The original collections included English and European ceramics with oriental porcelain as well as Anglo-Saxon grave jewellery from Kent. It had mounted wildlife bequeathed by S. R. Lushington, and the Hammond bird collection bequeathed in 1903. The large, 18th century chandelier in the basement room came from the cathedral. It had geological and natural history collections, and the ethnological collection originally included three Māori tattooed heads, which were returned to New Zealand in the 1990s. It had two fourth or fifth-century runestones from Sandwich, one of which had Raehaebul engraved on it, possibly as a headstone; in which case these might be the oldest Jutish tombstones yet found. It had Ancient Greek bas relief tablets.

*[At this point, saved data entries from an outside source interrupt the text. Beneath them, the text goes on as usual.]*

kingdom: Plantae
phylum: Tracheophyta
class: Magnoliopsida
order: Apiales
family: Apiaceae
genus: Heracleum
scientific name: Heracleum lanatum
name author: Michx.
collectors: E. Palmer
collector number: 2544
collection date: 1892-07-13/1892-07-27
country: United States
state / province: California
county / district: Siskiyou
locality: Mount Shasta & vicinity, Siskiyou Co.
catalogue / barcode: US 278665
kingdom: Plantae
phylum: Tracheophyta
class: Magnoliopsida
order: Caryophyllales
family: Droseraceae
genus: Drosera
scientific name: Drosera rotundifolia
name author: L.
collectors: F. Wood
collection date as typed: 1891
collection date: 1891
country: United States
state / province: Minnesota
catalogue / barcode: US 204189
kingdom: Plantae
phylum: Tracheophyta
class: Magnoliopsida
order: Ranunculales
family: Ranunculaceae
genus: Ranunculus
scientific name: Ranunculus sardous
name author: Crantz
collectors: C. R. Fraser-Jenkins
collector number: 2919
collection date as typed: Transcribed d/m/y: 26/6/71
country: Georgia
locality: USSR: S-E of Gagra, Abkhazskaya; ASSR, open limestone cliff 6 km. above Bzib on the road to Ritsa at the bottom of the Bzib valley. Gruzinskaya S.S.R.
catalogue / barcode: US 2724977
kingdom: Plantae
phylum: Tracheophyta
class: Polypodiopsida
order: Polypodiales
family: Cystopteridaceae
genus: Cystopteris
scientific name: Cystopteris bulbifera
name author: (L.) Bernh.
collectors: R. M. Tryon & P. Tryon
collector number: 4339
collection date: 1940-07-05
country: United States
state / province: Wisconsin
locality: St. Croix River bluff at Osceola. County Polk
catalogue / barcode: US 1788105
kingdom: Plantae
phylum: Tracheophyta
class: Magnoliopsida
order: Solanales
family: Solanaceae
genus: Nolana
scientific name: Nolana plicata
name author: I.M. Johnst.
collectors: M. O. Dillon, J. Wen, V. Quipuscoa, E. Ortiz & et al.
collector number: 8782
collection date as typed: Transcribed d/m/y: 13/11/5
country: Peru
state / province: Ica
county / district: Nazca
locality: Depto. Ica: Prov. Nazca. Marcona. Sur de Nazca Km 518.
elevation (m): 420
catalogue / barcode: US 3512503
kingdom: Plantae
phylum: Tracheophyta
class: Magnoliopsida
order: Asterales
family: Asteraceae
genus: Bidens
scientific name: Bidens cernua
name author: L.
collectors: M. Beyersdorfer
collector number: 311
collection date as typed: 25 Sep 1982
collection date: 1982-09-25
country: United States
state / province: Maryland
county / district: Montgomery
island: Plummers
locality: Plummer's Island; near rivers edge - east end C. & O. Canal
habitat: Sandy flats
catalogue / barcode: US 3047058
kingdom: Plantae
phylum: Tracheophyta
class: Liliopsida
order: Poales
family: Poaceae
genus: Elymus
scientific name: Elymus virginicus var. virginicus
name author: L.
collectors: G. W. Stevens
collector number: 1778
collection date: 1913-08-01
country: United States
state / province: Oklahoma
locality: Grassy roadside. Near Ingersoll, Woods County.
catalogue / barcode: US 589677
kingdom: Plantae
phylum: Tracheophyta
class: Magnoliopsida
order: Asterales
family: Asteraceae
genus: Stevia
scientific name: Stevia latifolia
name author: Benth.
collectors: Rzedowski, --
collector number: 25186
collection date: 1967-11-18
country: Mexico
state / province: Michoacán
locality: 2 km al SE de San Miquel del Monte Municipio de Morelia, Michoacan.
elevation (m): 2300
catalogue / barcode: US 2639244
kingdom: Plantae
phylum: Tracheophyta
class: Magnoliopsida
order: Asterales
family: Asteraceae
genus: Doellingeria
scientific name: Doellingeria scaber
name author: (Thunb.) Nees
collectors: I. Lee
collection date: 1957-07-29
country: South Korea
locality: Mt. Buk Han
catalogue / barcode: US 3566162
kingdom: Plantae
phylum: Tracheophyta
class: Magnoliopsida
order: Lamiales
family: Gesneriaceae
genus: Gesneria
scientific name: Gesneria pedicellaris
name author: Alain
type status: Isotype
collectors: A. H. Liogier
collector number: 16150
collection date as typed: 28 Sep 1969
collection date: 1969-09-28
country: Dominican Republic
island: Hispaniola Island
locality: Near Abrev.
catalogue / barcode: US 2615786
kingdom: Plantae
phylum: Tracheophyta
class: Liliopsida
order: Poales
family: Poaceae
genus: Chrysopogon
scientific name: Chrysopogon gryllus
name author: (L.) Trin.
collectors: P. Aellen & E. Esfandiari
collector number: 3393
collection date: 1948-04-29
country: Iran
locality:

Also in the original collection was St Augustine's Chair, from Stanford Bishop church in Herefordshire. This is not the Chair of St Augustine but was thought to be where St Augustine sat when he received the British bishops at Augustine's Oak, 602-604 AD. It was rescued by James Johnston from the church during restorations and given to the museum in 1899 by his son. The chair remains part of the collection but was lent to Stanford Bishop church in 1943, and latest research suggests an 18th-century origin. Beside it was a 14th-century chair said to have been taken from Notre Dame de Paris during the French Revolution. One of the museum's prized possessions was the Burghmote Horn, said to have called the corporation to assembly from the time of Henry III until 1835. It also had the municipal maces of the extinct corporation of Fordwich, as well as pilgrims' tokens used as souvenirs of the shrine of Thomas Becket. In 1975 the museum was given the ancient helmet of St Alphege Church.

Its collections of prehistoric implements and Roman and Anglo-Saxon antiquities found in Canterbury, Thanet and East Kent have since been shared with local museums: for example the nearly perfect Anglo-Saxon glass beaker with hollow tears found at Reculver is now at Herne Bay Museum. Much of the Romano-British pottery and glass found in Canterbury is now at the Roman Museum. The remaining collections are currently stored at the Museum of Canterbury, with some objects on display.

===Buffs Regiment===
In the 1960s the archives of the Buffs (Royal East Kent Regiment) were in the West Gate Towers Museum but they moved to the Buffs Gallery at Beaney House in 1978. The Beaney included a room on the regiment's history from the 16th century to 1961, when the regiment was amalgamated with the Princess of Wales's Royal Regiment. Ownership of the Buffs collection and archives was transferred to the National Army Museum in London in 2000. The collection is now stored by that Museum, with some objects on display at its base in Chelsea and some in the new displays at the Beaney itself. The collection includes pictures, trophies, mess silver, uniforms, weapons and medals including Victoria Crosses telling stories of campaigns from North Africa and Burma to France and Germany. It also includes some material on East Kent's Volunteers and Militia.